= Beginning of Section =
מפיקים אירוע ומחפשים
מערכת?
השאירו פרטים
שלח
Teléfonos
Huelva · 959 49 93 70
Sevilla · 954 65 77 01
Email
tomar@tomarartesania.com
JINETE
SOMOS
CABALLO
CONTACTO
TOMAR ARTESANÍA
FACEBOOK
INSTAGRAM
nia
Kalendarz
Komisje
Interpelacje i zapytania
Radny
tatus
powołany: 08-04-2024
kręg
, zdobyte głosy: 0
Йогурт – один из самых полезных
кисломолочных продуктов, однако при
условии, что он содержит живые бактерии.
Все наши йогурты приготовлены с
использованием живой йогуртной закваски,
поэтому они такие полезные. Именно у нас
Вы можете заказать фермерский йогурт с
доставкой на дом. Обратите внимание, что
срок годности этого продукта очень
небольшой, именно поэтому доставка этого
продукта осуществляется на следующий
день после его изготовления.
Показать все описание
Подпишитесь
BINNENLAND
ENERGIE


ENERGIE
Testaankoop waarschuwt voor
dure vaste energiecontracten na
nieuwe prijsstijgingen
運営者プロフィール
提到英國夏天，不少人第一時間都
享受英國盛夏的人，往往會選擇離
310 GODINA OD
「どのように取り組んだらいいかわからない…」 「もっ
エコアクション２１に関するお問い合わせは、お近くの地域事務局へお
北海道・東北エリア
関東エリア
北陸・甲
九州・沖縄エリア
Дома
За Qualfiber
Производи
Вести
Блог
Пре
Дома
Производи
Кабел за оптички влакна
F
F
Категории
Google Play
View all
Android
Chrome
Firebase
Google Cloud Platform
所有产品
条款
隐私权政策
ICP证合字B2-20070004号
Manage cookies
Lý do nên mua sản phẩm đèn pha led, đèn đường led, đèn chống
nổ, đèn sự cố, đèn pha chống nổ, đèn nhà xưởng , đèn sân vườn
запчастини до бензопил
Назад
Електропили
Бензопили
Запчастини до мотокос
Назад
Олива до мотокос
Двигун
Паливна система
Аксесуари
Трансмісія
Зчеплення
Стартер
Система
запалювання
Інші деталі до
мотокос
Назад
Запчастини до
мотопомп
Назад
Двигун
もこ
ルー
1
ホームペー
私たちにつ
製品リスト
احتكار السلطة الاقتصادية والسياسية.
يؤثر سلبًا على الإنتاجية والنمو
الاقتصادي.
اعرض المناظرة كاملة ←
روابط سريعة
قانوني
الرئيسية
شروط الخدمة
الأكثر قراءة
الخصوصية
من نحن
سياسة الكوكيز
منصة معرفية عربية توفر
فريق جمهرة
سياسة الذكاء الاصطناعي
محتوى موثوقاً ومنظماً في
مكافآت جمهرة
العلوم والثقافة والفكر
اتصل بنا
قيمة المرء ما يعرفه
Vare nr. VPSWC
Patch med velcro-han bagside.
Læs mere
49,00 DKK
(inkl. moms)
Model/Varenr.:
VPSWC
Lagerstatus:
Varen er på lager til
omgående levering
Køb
= End of Section =
| JOB ITEM |
Retype the whole of the listing. Nothing may be altered or omitted.

| TASK SOLUTION |
מפיקים אירוע ומחפשים
מערכת?
השאירו פרטים
שלח
Teléfonos
Huelva · 959 49 93 70
Sevilla · 954 65 77 01
Email
tomar@tomarartesania.com
JINETE
SOMOS
CABALLO
CONTACTO
TOMAR ARTESANÍA
FACEBOOK
INSTAGRAM
nia
Kalendarz
Komisje
Interpelacje i zapytania
Radny
tatus
powołany: 08-04-2024
kręg
, zdobyte głosy: 0
Йогурт – один из самых полезных
кисломолочных продуктов, однако при
условии, что он содержит живые бактерии.
Все наши йогурты приготовлены с
использованием живой йогуртной закваски,
поэтому они такие полезные. Именно у нас
Вы можете заказать фермерский йогурт с
доставкой на дом. Обратите внимание, что
срок годности этого продукта очень
небольшой, именно поэтому доставка этого
продукта осуществляется на следующий
день после его изготовления.
Показать все описание
Подпишитесь
BINNENLAND
ENERGIE


ENERGIE
Testaankoop waarschuwt voor
dure vaste energiecontracten na
nieuwe prijsstijgingen
運営者プロフィール
提到英國夏天，不少人第一時間都
享受英國盛夏的人，往往會選擇離
310 GODINA OD
「どのように取り組んだらいいかわからない…」 「もっ
エコアクション２１に関するお問い合わせは、お近くの地域事務局へお
北海道・東北エリア
関東エリア
北陸・甲
九州・沖縄エリア
Дома
За Qualfiber
Производи
Вести
Блог
Пре
Дома
Производи
Кабел за оптички влакна
F
F
Категории
Google Play
View all
Android
Chrome
Firebase
Google Cloud Platform
所有产品
条款
隐私权政策
ICP证合字B2-20070004号
Manage cookies
Lý do nên mua sản phẩm đèn pha led, đèn đường led, đèn chống
nổ, đèn sự cố, đèn pha chống nổ, đèn nhà xưởng , đèn sân vườn
запчастини до бензопил
Назад
Електропили
Бензопили
Запчастини до мотокос
Назад
Олива до мотокос
Двигун
Паливна система
Аксесуари
Трансмісія
Зчеплення
Стартер
Система
запалювання
Інші деталі до
мотокос
Назад
Запчастини до
мотопомп
Назад
Двигун
もこ
ルー
1
ホームペー
私たちにつ
製品リスト
احتكار السلطة الاقتصادية والسياسية.
يؤثر سلبًا على الإنتاجية والنمو
الاقتصادي.
اعرض المناظرة كاملة ←
روابط سريعة
قانوني
الرئيسية
شروط الخدمة
الأكثر قراءة
الخصوصية
من نحن
سياسة الكوكيز
منصة معرفية عربية توفر
فريق جمهرة
سياسة الذكاء الاصطناعي
محتوى موثوقاً ومنظماً في
مكافآت جمهرة
العلوم والثقافة والفكر
اتصل بنا
قيمة المرء ما يعرفه
Vare nr. VPSWC
Patch med velcro-han bagside.
Læs mere
49,00 DKK
(inkl. moms)
Model/Varenr.:
VPSWC
Lagerstatus:
Varen er på lager til
omgående levering
Køb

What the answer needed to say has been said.